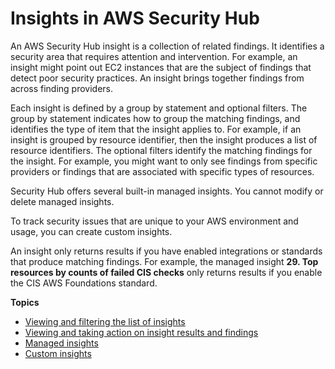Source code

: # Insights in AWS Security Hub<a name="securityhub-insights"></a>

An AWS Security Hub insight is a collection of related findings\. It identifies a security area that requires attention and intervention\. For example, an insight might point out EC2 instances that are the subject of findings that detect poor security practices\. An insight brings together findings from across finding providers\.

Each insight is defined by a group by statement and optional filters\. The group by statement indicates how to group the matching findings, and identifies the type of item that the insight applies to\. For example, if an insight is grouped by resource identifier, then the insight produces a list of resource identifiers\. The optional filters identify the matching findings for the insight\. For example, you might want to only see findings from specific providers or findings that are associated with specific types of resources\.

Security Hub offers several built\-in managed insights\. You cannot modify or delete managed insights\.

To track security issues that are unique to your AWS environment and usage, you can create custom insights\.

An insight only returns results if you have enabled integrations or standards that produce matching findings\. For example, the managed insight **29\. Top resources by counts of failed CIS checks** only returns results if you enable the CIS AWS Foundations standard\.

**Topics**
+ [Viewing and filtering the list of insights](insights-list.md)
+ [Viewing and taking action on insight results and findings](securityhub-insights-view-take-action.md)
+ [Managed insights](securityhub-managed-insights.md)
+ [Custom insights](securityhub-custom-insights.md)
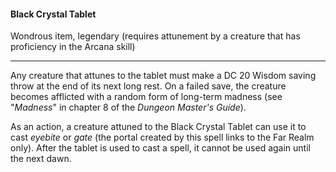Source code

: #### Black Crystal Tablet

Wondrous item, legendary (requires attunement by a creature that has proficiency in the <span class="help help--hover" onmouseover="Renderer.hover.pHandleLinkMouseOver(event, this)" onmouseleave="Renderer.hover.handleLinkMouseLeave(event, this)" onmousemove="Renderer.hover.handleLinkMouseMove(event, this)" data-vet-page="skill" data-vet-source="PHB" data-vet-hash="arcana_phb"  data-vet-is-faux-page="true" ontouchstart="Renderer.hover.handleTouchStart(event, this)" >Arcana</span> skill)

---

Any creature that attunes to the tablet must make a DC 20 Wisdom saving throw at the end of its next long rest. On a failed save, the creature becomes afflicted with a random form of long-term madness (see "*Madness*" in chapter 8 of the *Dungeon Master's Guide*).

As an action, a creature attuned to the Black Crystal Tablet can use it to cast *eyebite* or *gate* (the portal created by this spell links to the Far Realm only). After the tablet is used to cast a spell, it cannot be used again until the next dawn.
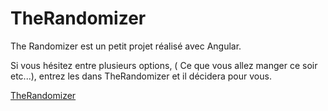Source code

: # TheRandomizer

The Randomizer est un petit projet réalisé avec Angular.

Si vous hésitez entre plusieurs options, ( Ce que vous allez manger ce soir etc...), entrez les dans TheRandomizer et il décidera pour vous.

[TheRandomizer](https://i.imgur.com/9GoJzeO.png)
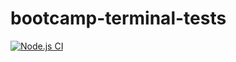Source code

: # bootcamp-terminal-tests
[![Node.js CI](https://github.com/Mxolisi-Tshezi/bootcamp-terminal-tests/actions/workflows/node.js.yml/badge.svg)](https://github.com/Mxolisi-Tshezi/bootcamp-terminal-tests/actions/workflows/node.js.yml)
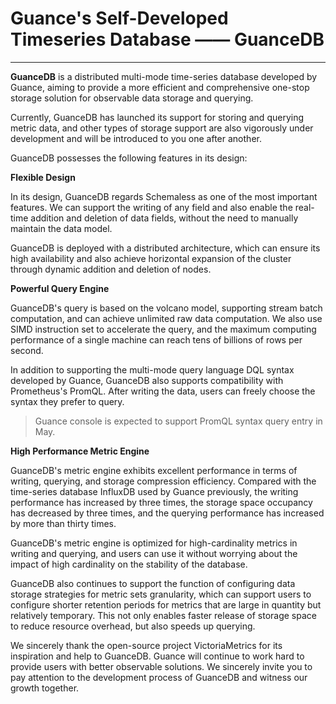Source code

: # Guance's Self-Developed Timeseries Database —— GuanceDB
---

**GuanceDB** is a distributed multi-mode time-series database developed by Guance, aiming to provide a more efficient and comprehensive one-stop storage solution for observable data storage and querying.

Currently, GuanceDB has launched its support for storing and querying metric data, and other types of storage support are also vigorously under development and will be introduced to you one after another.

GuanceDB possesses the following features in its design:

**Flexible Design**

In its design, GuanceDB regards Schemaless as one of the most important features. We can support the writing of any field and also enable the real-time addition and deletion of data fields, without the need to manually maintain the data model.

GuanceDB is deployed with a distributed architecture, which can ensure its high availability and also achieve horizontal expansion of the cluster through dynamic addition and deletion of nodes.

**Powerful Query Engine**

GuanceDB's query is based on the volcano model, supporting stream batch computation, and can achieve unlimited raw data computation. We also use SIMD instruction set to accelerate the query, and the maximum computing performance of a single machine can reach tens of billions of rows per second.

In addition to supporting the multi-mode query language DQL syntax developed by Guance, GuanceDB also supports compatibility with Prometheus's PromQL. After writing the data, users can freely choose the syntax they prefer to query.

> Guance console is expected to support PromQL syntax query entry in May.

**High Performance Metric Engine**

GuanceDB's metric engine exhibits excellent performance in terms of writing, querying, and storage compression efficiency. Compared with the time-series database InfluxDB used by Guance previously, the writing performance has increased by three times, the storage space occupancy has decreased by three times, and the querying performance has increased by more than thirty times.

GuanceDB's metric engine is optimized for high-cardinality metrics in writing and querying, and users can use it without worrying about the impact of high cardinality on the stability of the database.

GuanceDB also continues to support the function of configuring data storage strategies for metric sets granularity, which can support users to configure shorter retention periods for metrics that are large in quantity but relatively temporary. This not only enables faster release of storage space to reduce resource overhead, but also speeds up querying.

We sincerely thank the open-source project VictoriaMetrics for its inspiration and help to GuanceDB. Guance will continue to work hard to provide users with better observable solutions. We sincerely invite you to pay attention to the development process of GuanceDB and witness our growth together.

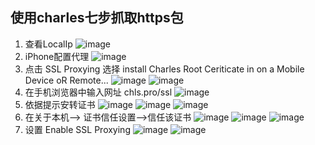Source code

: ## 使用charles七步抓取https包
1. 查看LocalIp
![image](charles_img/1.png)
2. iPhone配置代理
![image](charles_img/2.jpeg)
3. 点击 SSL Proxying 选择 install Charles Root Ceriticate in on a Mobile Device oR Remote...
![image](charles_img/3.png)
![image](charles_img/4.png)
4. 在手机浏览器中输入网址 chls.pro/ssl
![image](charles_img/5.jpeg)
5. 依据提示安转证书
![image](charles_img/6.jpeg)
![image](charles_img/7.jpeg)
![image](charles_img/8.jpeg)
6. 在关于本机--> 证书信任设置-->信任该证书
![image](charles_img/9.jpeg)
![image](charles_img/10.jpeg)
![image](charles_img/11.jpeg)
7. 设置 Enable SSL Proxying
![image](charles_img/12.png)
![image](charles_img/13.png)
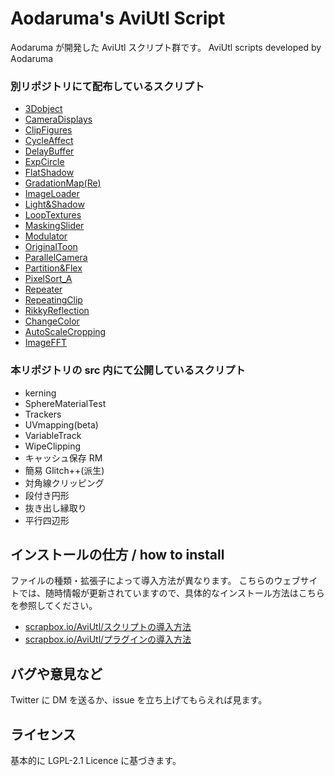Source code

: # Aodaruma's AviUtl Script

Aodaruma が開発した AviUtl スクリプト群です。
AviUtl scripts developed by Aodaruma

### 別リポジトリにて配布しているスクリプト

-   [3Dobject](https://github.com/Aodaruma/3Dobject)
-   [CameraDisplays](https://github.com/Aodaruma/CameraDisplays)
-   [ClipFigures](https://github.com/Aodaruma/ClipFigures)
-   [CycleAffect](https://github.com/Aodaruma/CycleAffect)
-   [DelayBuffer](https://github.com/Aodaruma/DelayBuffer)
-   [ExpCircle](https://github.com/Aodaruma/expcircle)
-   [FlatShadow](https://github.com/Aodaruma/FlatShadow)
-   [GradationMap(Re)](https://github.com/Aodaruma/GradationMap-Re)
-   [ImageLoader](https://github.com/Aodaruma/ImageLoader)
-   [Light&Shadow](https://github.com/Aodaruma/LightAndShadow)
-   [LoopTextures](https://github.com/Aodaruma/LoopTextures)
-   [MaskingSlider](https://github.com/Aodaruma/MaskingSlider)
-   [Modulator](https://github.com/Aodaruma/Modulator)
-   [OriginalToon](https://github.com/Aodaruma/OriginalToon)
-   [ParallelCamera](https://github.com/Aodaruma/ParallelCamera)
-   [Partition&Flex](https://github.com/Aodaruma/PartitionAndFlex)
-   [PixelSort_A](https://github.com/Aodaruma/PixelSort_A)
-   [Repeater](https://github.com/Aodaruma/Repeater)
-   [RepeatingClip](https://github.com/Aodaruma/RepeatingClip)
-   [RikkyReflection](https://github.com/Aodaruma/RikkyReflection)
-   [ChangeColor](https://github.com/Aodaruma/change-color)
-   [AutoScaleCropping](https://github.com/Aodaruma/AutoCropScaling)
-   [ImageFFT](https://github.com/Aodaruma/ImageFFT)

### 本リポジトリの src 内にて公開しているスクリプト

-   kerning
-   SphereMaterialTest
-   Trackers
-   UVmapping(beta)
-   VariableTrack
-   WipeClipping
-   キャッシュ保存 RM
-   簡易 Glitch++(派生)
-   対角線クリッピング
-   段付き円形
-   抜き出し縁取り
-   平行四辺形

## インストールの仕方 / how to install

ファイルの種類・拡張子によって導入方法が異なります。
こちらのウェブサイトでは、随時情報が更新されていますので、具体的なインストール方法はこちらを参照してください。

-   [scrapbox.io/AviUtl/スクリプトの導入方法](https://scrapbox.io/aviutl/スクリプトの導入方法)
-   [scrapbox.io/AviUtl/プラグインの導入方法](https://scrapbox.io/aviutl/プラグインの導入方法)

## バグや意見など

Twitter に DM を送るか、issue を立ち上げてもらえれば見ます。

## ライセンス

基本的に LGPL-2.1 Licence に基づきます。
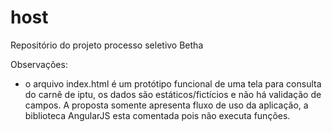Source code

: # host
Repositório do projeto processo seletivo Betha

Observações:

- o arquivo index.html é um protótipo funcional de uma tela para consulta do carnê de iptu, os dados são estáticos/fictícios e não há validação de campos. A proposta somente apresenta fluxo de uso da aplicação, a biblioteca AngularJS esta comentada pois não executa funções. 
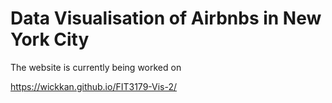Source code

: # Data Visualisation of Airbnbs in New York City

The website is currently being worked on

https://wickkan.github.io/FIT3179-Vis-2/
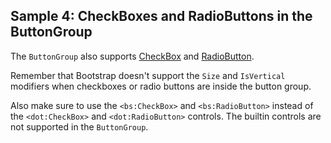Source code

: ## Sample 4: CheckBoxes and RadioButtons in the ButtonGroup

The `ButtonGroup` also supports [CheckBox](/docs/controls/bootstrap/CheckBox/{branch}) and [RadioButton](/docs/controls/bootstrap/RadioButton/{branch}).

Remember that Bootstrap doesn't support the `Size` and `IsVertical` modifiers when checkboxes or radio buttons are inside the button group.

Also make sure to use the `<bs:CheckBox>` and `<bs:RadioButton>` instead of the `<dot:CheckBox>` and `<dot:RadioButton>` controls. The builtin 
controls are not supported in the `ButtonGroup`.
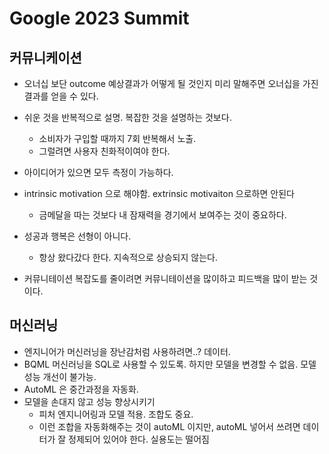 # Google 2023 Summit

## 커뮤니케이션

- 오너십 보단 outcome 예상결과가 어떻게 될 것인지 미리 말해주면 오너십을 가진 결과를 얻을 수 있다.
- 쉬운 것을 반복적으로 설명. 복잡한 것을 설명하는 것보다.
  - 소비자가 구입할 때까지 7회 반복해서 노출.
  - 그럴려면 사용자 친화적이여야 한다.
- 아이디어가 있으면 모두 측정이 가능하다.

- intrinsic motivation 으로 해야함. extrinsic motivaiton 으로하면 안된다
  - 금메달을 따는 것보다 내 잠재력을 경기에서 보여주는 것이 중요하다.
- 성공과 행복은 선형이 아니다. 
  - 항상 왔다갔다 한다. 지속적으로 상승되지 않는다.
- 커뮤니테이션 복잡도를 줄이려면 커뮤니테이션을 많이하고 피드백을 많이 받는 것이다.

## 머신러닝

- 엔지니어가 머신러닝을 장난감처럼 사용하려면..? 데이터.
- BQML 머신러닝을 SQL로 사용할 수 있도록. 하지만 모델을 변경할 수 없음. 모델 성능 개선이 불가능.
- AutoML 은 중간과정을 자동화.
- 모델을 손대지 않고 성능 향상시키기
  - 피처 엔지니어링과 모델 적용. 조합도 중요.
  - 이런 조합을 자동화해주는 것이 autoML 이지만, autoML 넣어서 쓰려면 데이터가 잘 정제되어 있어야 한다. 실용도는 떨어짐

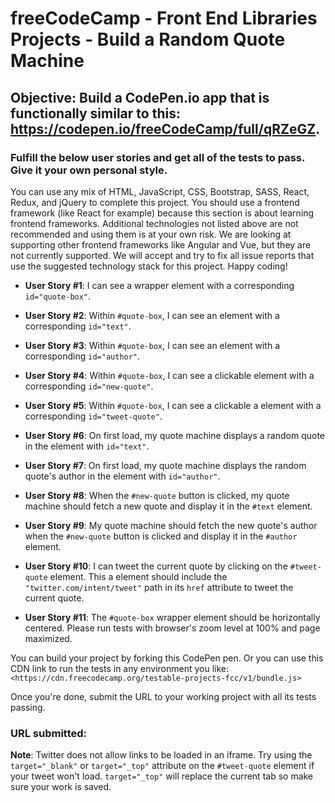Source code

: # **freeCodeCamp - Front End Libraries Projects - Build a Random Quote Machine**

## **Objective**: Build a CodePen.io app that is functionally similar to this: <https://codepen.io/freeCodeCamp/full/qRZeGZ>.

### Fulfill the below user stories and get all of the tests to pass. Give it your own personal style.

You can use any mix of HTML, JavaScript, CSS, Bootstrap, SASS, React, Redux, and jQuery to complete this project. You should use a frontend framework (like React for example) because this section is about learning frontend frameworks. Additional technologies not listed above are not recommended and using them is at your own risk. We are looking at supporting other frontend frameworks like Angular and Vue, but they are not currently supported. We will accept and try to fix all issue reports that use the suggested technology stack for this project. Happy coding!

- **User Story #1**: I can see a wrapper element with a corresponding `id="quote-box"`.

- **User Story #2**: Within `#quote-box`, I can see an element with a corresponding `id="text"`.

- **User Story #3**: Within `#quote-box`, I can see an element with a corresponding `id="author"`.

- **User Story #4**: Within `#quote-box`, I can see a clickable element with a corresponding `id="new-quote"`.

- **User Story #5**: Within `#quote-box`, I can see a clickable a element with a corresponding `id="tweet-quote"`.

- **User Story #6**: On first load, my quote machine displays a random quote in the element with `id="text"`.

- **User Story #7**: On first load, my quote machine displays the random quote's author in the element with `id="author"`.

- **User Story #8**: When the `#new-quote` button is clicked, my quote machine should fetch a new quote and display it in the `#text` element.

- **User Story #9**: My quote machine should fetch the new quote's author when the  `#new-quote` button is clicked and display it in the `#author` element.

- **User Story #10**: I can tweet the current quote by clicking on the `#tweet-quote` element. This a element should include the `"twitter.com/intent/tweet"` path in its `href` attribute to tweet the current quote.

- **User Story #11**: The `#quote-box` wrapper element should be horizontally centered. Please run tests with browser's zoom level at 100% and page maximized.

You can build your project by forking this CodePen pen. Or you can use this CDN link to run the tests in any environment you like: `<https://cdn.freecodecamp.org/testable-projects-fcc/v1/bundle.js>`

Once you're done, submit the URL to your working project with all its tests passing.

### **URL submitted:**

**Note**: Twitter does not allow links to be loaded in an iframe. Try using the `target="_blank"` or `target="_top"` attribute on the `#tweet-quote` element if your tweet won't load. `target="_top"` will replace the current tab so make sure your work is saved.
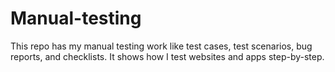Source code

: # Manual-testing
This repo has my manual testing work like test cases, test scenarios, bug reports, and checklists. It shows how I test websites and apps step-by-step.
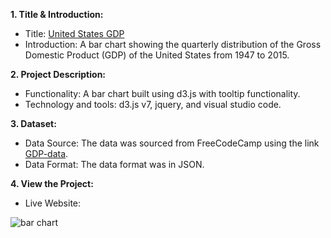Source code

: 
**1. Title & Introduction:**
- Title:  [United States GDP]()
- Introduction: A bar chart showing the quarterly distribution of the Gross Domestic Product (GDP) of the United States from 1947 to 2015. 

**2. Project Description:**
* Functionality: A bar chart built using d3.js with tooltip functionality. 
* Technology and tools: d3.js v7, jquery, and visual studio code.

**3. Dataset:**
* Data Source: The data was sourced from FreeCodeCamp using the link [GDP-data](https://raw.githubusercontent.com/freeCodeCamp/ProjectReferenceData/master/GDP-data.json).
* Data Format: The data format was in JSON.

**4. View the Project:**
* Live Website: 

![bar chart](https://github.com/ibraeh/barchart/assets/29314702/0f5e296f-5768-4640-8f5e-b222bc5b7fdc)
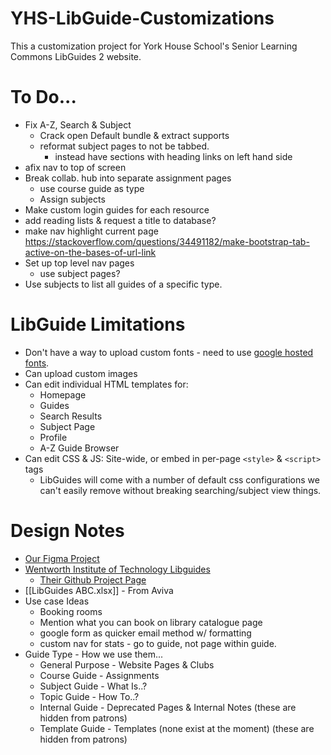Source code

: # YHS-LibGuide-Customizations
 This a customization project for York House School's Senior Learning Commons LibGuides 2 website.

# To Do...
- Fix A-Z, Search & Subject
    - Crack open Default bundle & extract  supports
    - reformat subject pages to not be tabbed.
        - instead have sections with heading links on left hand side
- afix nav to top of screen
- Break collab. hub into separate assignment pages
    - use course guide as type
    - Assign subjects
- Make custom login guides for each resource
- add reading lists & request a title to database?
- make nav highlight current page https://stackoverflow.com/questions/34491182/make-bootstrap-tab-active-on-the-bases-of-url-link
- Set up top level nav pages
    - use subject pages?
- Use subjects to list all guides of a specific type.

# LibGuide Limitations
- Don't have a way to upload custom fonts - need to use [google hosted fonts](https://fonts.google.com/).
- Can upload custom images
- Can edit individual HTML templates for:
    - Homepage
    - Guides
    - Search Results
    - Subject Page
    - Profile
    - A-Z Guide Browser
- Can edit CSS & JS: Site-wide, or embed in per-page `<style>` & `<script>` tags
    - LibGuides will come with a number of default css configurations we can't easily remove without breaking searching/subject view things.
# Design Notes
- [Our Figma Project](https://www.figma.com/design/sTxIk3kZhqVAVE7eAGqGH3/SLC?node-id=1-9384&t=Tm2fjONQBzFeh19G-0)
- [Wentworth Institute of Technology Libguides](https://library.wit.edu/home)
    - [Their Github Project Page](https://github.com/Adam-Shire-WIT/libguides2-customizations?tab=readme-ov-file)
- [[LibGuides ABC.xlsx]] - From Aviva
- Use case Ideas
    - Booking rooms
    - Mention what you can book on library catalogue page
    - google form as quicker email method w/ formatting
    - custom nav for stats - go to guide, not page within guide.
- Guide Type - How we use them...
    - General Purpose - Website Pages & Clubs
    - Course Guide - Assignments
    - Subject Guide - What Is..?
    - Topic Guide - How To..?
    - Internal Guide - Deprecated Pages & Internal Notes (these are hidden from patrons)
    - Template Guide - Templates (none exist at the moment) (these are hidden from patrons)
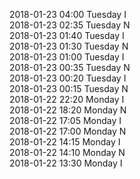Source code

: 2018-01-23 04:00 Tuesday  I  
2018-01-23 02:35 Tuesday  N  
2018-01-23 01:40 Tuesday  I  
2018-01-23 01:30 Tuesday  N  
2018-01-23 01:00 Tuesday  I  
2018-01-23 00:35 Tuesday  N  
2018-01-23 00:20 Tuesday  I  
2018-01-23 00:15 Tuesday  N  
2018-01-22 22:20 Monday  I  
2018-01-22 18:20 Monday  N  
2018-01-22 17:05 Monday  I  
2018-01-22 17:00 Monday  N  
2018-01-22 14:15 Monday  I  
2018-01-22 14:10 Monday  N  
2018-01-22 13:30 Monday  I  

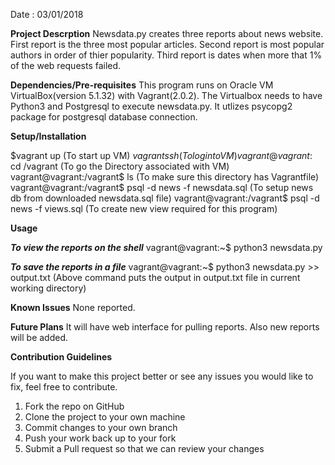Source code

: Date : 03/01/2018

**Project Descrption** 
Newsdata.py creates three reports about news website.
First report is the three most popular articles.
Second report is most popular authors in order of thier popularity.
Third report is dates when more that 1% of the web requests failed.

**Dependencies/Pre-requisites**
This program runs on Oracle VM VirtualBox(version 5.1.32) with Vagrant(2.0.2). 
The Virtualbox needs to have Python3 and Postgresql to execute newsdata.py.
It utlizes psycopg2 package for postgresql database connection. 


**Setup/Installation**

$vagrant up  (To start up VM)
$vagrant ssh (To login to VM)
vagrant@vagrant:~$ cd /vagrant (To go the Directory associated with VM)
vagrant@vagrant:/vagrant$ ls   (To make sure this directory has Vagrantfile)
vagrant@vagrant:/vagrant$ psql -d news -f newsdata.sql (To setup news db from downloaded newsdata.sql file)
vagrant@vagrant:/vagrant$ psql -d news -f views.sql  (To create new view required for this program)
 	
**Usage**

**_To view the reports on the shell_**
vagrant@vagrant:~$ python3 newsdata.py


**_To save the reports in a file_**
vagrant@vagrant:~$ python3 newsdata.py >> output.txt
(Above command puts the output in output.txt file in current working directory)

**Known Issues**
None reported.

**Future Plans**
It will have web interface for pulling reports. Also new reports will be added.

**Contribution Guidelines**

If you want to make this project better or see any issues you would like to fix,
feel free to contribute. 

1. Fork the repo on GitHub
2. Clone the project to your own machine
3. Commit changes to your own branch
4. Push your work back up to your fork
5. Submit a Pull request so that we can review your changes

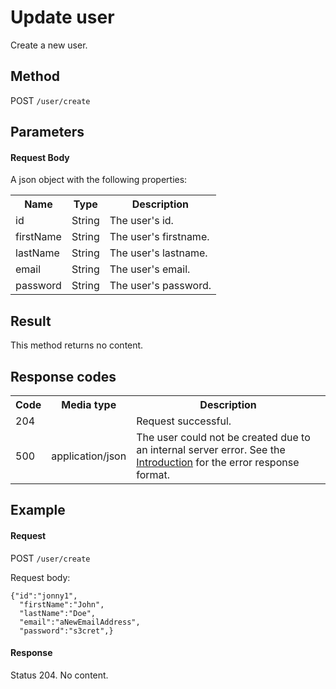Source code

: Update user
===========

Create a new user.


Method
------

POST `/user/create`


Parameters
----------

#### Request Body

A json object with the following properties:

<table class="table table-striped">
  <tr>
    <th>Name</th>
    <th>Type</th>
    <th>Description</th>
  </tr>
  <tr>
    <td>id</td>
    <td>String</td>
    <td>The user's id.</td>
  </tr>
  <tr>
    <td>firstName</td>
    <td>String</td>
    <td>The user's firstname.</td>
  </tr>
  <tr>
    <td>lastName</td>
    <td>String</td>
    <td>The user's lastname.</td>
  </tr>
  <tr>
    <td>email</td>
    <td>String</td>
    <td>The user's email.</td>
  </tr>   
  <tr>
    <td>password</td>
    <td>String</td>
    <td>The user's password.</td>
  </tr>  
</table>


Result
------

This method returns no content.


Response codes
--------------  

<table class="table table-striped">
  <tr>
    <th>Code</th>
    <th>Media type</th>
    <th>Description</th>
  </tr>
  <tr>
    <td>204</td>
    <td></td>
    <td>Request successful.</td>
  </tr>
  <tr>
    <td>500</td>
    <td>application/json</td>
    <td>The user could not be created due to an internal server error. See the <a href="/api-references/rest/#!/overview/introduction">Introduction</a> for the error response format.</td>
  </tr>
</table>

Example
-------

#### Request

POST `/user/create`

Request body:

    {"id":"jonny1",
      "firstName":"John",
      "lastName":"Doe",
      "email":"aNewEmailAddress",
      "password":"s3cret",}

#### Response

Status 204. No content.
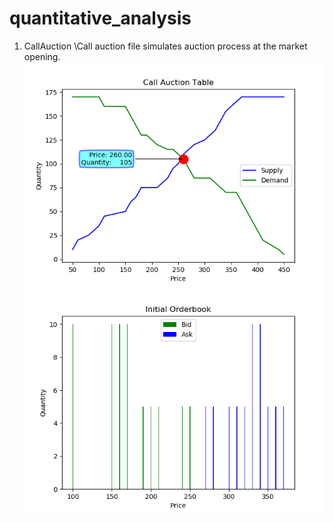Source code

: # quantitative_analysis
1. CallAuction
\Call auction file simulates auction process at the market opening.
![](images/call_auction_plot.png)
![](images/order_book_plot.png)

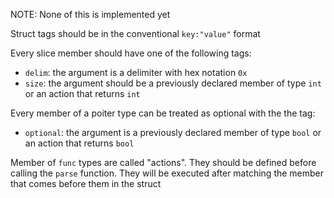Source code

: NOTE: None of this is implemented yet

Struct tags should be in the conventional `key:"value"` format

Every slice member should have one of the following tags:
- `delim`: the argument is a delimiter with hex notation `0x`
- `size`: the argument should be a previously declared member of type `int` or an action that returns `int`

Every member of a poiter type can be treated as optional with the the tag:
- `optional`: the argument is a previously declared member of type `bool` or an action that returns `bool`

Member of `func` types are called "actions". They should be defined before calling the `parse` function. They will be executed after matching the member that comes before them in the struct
:::
(Directions):
Scan the entries above for the string "these" and copy each line containing it.

(Solution to this exercise):
    - Internal Guide - Deprecated Pages & Internal Notes (these are hidden from patrons)
    - Template Guide - Templates (none exist at the moment) (these are hidden from patrons)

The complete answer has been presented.